Take a snapshot and you capture a frozen moment in time. It’s been the preferred way of preserving memories for decades. Pictures are powerful and effective at capturing emotion. So, it’s no surprise that almost everyone carries a smartphone with a camera and it feels like photography is everywhere.
And yet, we also live in a world of ubiquitous video — an environment where photography can seem flat by comparison. It poses a dilemma for marketers and creatives. Well shot video is especially engaging, but it’s also more difficult and expensive to produce, procure, edit and distribute. What if there were a way to take the simplicity and convenience of photography and enhance it with the visual excitement and motion of video?

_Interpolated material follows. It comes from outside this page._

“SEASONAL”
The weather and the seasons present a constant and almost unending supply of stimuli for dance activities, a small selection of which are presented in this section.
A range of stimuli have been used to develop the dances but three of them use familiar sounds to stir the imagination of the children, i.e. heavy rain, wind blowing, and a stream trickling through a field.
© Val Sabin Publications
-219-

https://www.youtube.com/watch?v=dM-lX9c3Pqw
That’s the idea behind Project #MovingStills, a Sneak technology from Adobe. “Our goal was simple. We wanted to figure out how we could take the still image and make it more visually interesting and engaging to watch,” says Long Mai, a research scientist at Adobe. #MovingStills uses AI technology powered by Adobe Sensei to generate extremely realistic, video-like motion across — or into — a still photo. The work was done in collaboration with Long Mai, Jimei Yang, and Simon Niklaus.

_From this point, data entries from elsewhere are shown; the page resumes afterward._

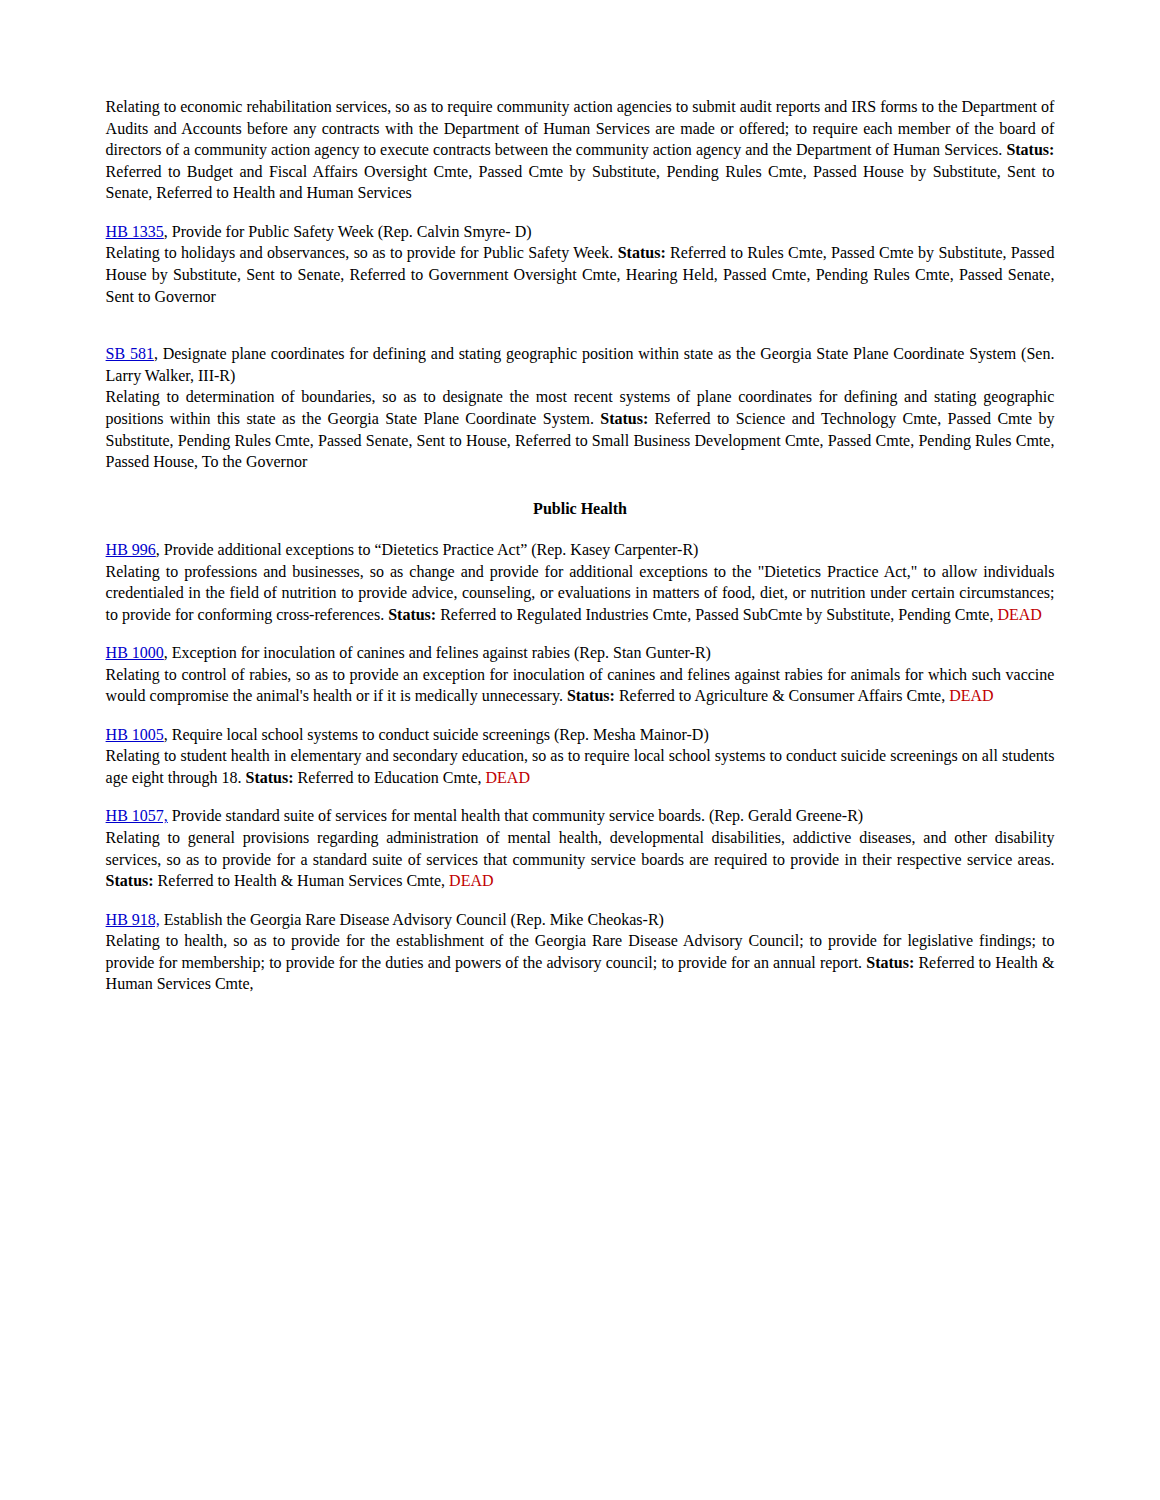Relating to economic rehabilitation services, so as to require community action agencies to submit audit reports and IRS forms to the Department of Audits and Accounts before any contracts with the Department of Human Services are made or offered; to require each member of the board of directors of a community action agency to execute contracts between the community action agency and the Department of Human Services. Status: Referred to Budget and Fiscal Affairs Oversight Cmte, Passed Cmte by Substitute, Pending Rules Cmte, Passed House by Substitute, Sent to Senate, Referred to Health and Human Services
HB 1335, Provide for Public Safety Week (Rep. Calvin Smyre- D)
Relating to holidays and observances, so as to provide for Public Safety Week. Status: Referred to Rules Cmte, Passed Cmte by Substitute, Passed House by Substitute, Sent to Senate, Referred to Government Oversight Cmte, Hearing Held, Passed Cmte, Pending Rules Cmte, Passed Senate, Sent to Governor
SB 581, Designate plane coordinates for defining and stating geographic position within state as the Georgia State Plane Coordinate System (Sen. Larry Walker, III-R)
Relating to determination of boundaries, so as to designate the most recent systems of plane coordinates for defining and stating geographic positions within this state as the Georgia State Plane Coordinate System. Status: Referred to Science and Technology Cmte, Passed Cmte by Substitute, Pending Rules Cmte, Passed Senate, Sent to House, Referred to Small Business Development Cmte, Passed Cmte, Pending Rules Cmte, Passed House, To the Governor
Public Health
HB 996, Provide additional exceptions to “Dietetics Practice Act” (Rep. Kasey Carpenter-R)
Relating to professions and businesses, so as change and provide for additional exceptions to the "Dietetics Practice Act," to allow individuals credentialed in the field of nutrition to provide advice, counseling, or evaluations in matters of food, diet, or nutrition under certain circumstances; to provide for conforming cross-references. Status: Referred to Regulated Industries Cmte, Passed SubCmte by Substitute, Pending Cmte, DEAD
HB 1000, Exception for inoculation of canines and felines against rabies (Rep. Stan Gunter-R)
Relating to control of rabies, so as to provide an exception for inoculation of canines and felines against rabies for animals for which such vaccine would compromise the animal's health or if it is medically unnecessary. Status: Referred to Agriculture & Consumer Affairs Cmte, DEAD
HB 1005, Require local school systems to conduct suicide screenings (Rep. Mesha Mainor-D)
Relating to student health in elementary and secondary education, so as to require local school systems to conduct suicide screenings on all students age eight through 18. Status: Referred to Education Cmte, DEAD
HB 1057, Provide standard suite of services for mental health that community service boards. (Rep. Gerald Greene-R)
Relating to general provisions regarding administration of mental health, developmental disabilities, addictive diseases, and other disability services, so as to provide for a standard suite of services that community service boards are required to provide in their respective service areas. Status: Referred to Health & Human Services Cmte, DEAD
HB 918, Establish the Georgia Rare Disease Advisory Council (Rep. Mike Cheokas-R)
Relating to health, so as to provide for the establishment of the Georgia Rare Disease Advisory Council; to provide for legislative findings; to provide for membership; to provide for the duties and powers of the advisory council; to provide for an annual report. Status: Referred to Health & Human Services Cmte,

Long Mai notes that it’s not the first effort to add motion and visual interest to photographs. In the pre-digital era, documentarian Ken Burns famously pioneered the technique of adding motion to historical photographs by passing the camera over the image, adding a gentle pan or zoom for visual interest.
More recently, a technique known as 2.5D parallax became popular, allowing creatives using Adobe Photoshop to isolate objects in a photo and generate differentiated movement between foreground subjects and background, creating a layered depth illusion.

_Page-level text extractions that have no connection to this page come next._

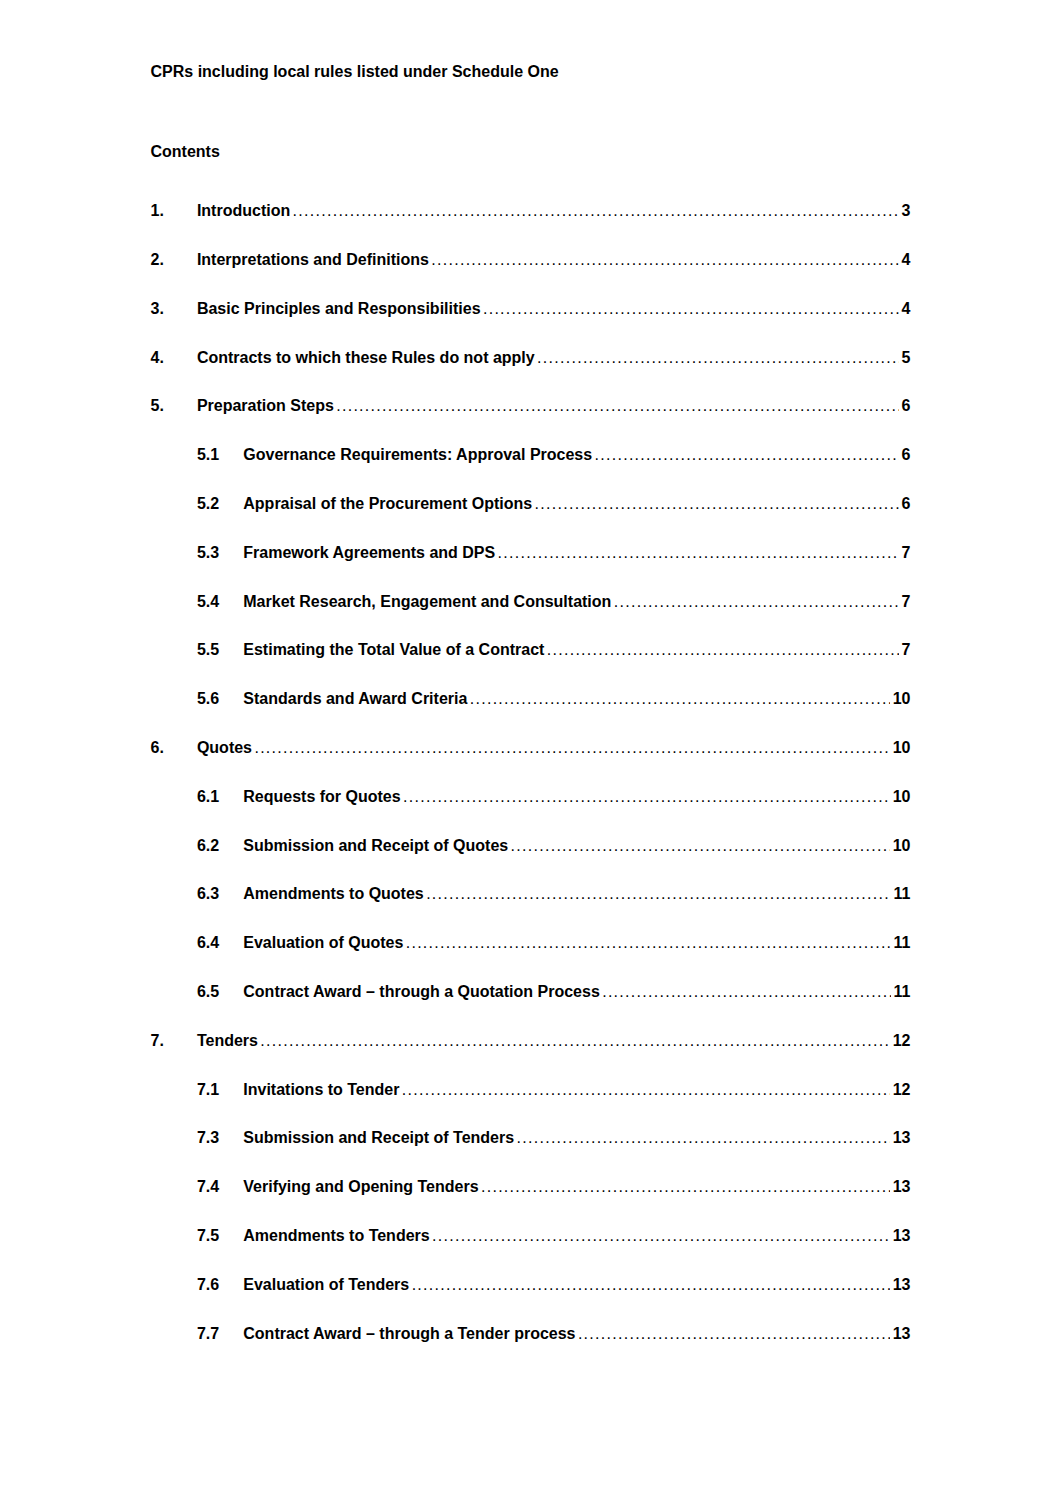CPRs including local rules listed under Schedule One
Contents
1. Introduction .................................................................................................................. 3
2. Interpretations and Definitions ................................................................................................. 4
3. Basic Principles and Responsibilities ......................................................................................... 4
4. Contracts to which these Rules do not apply ............................................................................. 5
5. Preparation Steps ................................................................................................................. 6
5.1 Governance Requirements: Approval Process ............................................................... 6
5.2 Appraisal of the Procurement Options ............................................................................. 6
5.3 Framework Agreements and DPS ..................................................................................... 7
5.4 Market Research, Engagement and Consultation ............................................................. 7
5.5 Estimating the Total Value of a Contract .......................................................................... 7
5.6 Standards and Award Criteria ......................................................................................... 10
6. Quotes .............................................................................................................................. 10
6.1 Requests for Quotes ......................................................................................................... 10
6.2 Submission and Receipt of Quotes ................................................................................. 10
6.3 Amendments to Quotes ..................................................................................................... 11
6.4 Evaluation of Quotes ......................................................................................................... 11
6.5 Contract Award – through a Quotation Process ............................................................. 11
7. Tenders ............................................................................................................................. 12
7.1 Invitations to Tender ......................................................................................................... 12
7.3 Submission and Receipt of Tenders ............................................................................... 13
7.4 Verifying and Opening Tenders ..................................................................................... 13
7.5 Amendments to Tenders ................................................................................................... 13
7.6 Evaluation of Tenders ....................................................................................................... 13
7.7 Contract Award – through a Tender process ................................................................... 13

What makes #Moving Stills unique is that it uses AI to estimate and recreate the actual 3D geometry and depth map of a scene, then synthesizes a camera path through it. The effect is astoundingly realistic motion video, generating new pixels for parts of the scene hidden behind occlusions and revealed as the camera moves, or adding life-like perspective to depth changes as the camera moves forward or backwards in a scene.
“It was a very challenging problem to solve,” Long Mai explains. “In order to train AI to generate a predictive depth model, we needed to be able to construct a data set that had thousands of views of different scenes from different angles. The breakthrough came when we realized we could use a 3D rendering engine (traditionally used for creating video games) to create our own virtual scenes and then walk through them with a virtual camera, taking pictures of everything from different angles. It provided the extensive data we needed.”
At Adobe MAX 2018, Long Mai showed the audience how #MovingStills could generate video-like camera movement with portraits, landscapes and interiors as well as how the technology could be paired with controls allowing creatives to determine camera path movement through the scene, or to generate moving slideshows from a collection of images with just a click.
#MovingStills is a technology that promises to supercharge photography, engage audiences and bring a renewed sense of life and depth to historical images, but Long Mai still isn’t satisfied. In part that’s due to his experience with previous projects.
He first started working with Adobe in 2016 as a research intern and joined Adobe full time in 2017. His first research project involved working on #ConceptCanvas, a technology for adding creative visual and spatial search features to Adobe Stock. “It gave me a new appreciation for the complexity of spatial relationships in a given image, and the level of specificity and control creatives need in their workflow,” he says.
Those same lessons guide his goals for #MovingStills. First, he wants to optimize the technology to work faster. “Depth estimation is still a really challenging process and it takes a lot of GPU power and time to build the model. We want to get to a place where it can work in seconds, rather than minutes,” he explains.
He’d also like to add more specific control to the camera path and features for animating other aspects of the scene. “We want to move from three degrees of freedom to six degrees of freedom within the generated scene. If we can add some more parallax effect and animate features like water, clouds, leaves or human hair, we can potentially start to generate realistic 3D environments for virtual reality or other immersive technologies just by starting with a 2D photo,” he muses.